The majority of states—three-fourths, according to the report—are sharing enforcement responsibilities with the federal government.
States are also more willing to enforce provisions relating to payers. Sixteen states will take on the responsibilities themselves, while 26 will share with the federal government. Meanwhile, just five states plan to enforce provisions related to providers and facilities, and 27 share responsibilities with the federal government. That leaves 18 states leaving enforcement of provider and facility provisions solely to the federal government and just 8 states leaving enforcement of payers.
Each enforcement approach is different, but the report shows that, when it comes to out-of-network payment disputes, the majority of states will use the federal independent dispute resolution process.
The federal independent dispute resolution process is the default system for settling out-of-network payment disputes between payers and providers. If providers do not accept a payer’s initial payment or denial and negotiations between the two parties fail, then providers can trigger the arbitration process in which an independent dispute resolution entity will determine the rate based on several factors, including a payer’s median rate for a similar service in the geographic area.
The federal process does not apply in situations where a state has its own system for determining payment rates for state-regulated payers, the report points out.

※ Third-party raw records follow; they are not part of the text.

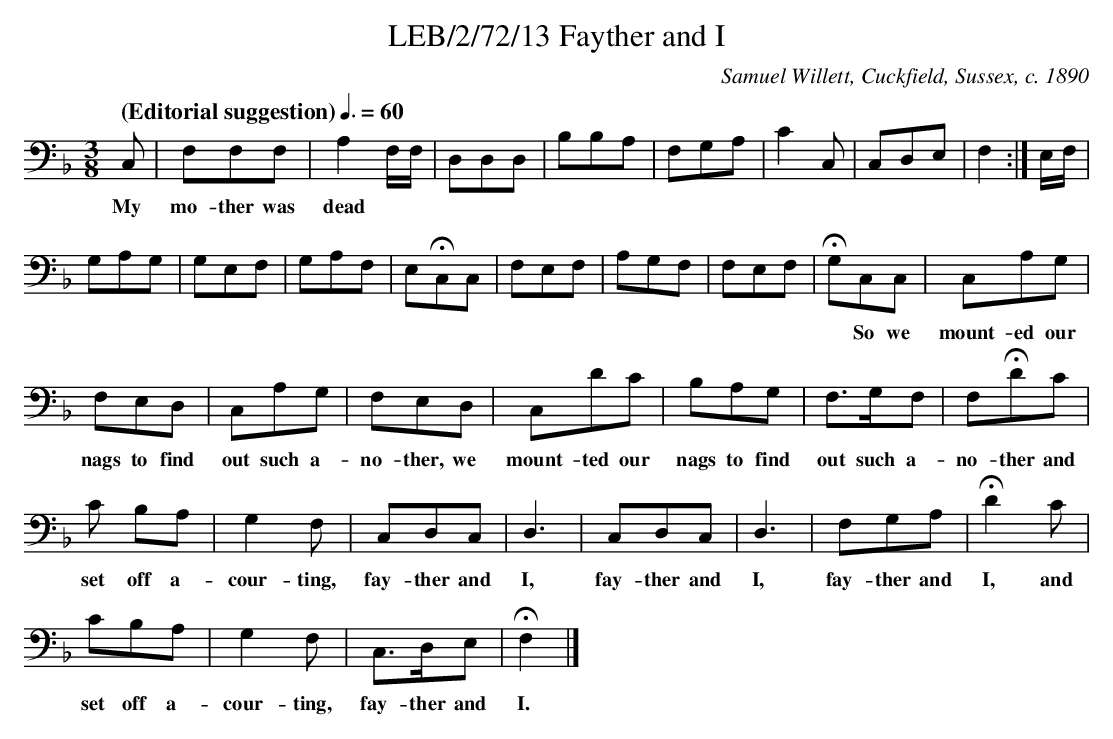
X:1
T:LEB/2/72/13 Fayther and I
C:Samuel Willett, Cuckfield, Sussex, c. 1890
L:1/8
Q:"(Editorial suggestion)" 3/8=60
M:3/8
K:F
C, | F,F,F, | A,2 F,/2F,/2 | D,D,D, | B,B,A, | F,G,A, | C2 C, | C,D,E, | F,2 :| E,/2F,/2 |
w: My mo-ther was dead
G,A,G, | G,E,F, | G,A,F, | E,HC,C, | F,E,F, | A,G,F, | F,E,F, | HG,C,C, | C,A,G, |
w: |||||||*So we mount-ed our |
F,E,D, | C,A,G, | F,E,D, | C,DC | B,A,G, | F,3/2G,/2F, | F,HDC |
w:nags to find out such a-no-ther, we mount-ted our nags to find out such a-no-ther and
C B,A, | G,2 F, | C,D,C, | D,3 | C,D,C, | D,3 | F,G,A, | HD2 C |
w: set off a-cour-ting, fay-ther and I, fay-ther and I, fay-ther and I, and
CB,A, | G,2 F, | C,3/2D,/2E, | HF,2 |]
w: set off a-cour-ting, fay-ther and I.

Nearly half of the states are using existing state processes to determine out-of-network payment rates. These 22 states have different approaches, with some having a narrower scope than the No Surprises Act, the report finds. For example, Virginia’s law does not apply as broadly to nonemergency services.

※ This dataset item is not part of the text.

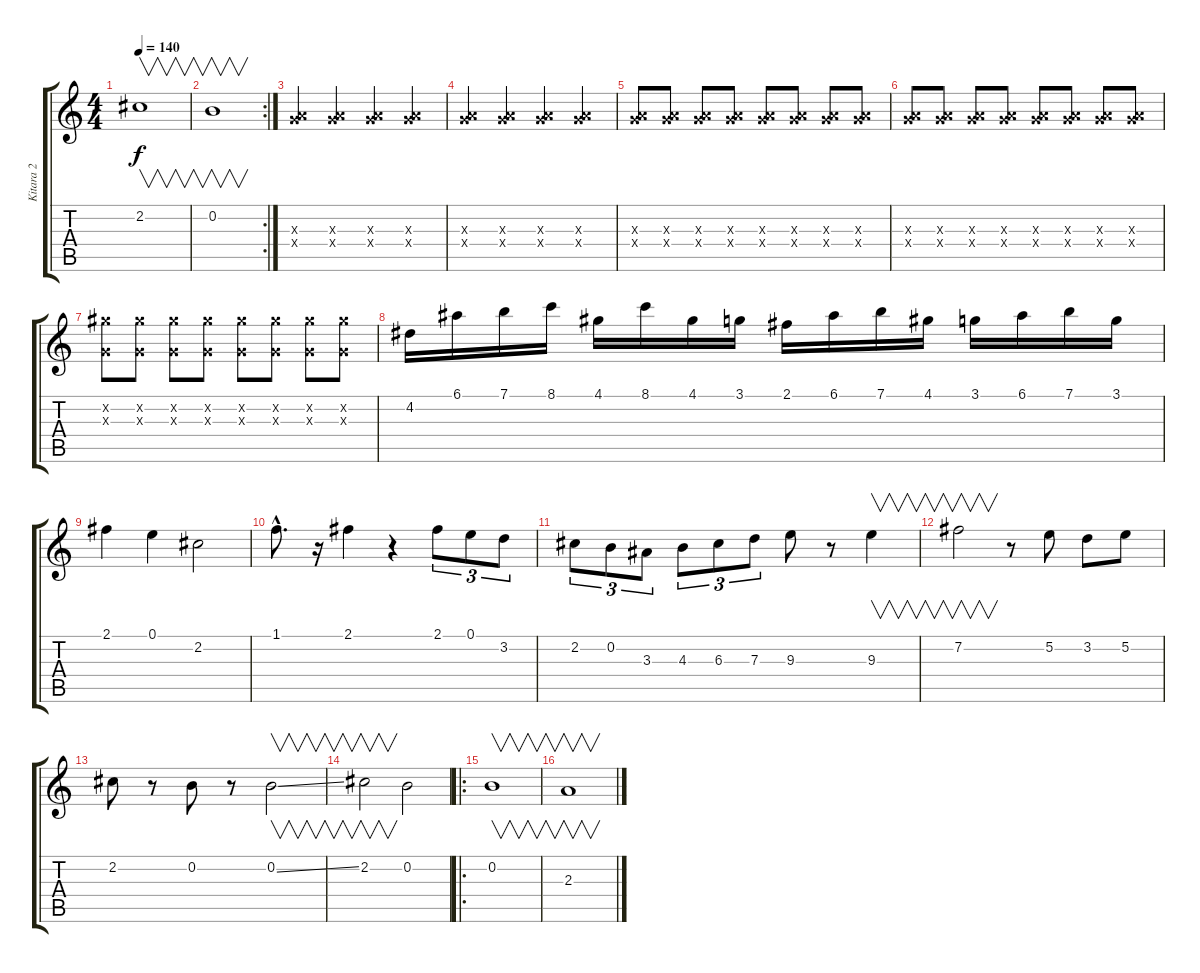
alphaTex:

Additionally, state processes typically do not apply to air ambulance disputes, the report says.
Researchers also find variations in whether the state or CMS will enforce the outcome of the payment dispute. Overall, 25 states plan to enforce the rates determined by the process, whether it was the federal or state one. Although, about half of those states will still get help from the federal government.
Providers have worried that the federal independent dispute resolution process favors payers, especially since regulations implementing the process direct entities to consider a payer’s median rate for the service in a specific area. Industry groups have even sued the federal government over that provision.
However, Commonwealth Fund finds that some state systems are more favorable to providers. Although, the systems could be inflationary.
The report identifies nine states—Alaska, Connecticut, Florida, Illinois, Missouri, New Jersey, New York, Ohio, and Texas—with systems “friendlier” to providers compared to the federal system. Researchers say the “states typically give a role to billed charges or usual and customary charges in determining payment amounts, factors that are prohibited in the federal system.”
The state systems could lead to higher payments for providers, but researchers worry that could increase overall healthcare costs.
They say that state systems in California, Colorado, Maine, Maryland, Michigan, Nevada, and New Mexico are better at cost containment because of the rate standards they use. For example, California sets payment rates for nonemergency, out-of-network services at the greater of 125 percent of the Medicare rate or the health plan’s average contracted rate.
Researchers say that providers may push for state payment determination processes that are more favorable to them as they are on the federal level. However, cost containment advocates may also be pushing for systems they feel reduce costs.
One question remains though. Lawsuits challenging the use of the payer’s median contracted rate for similar services are ongoing despite HHS’ willingness to change the wording of regulations implementing the No Surprises Act to deemphasize the role the median rate should play in the federal independent dispute resolution process.
“[F]urther changes could curtail the cost-containment goals that were important to congressional sponsors of the No Surprises Act,” researchers state.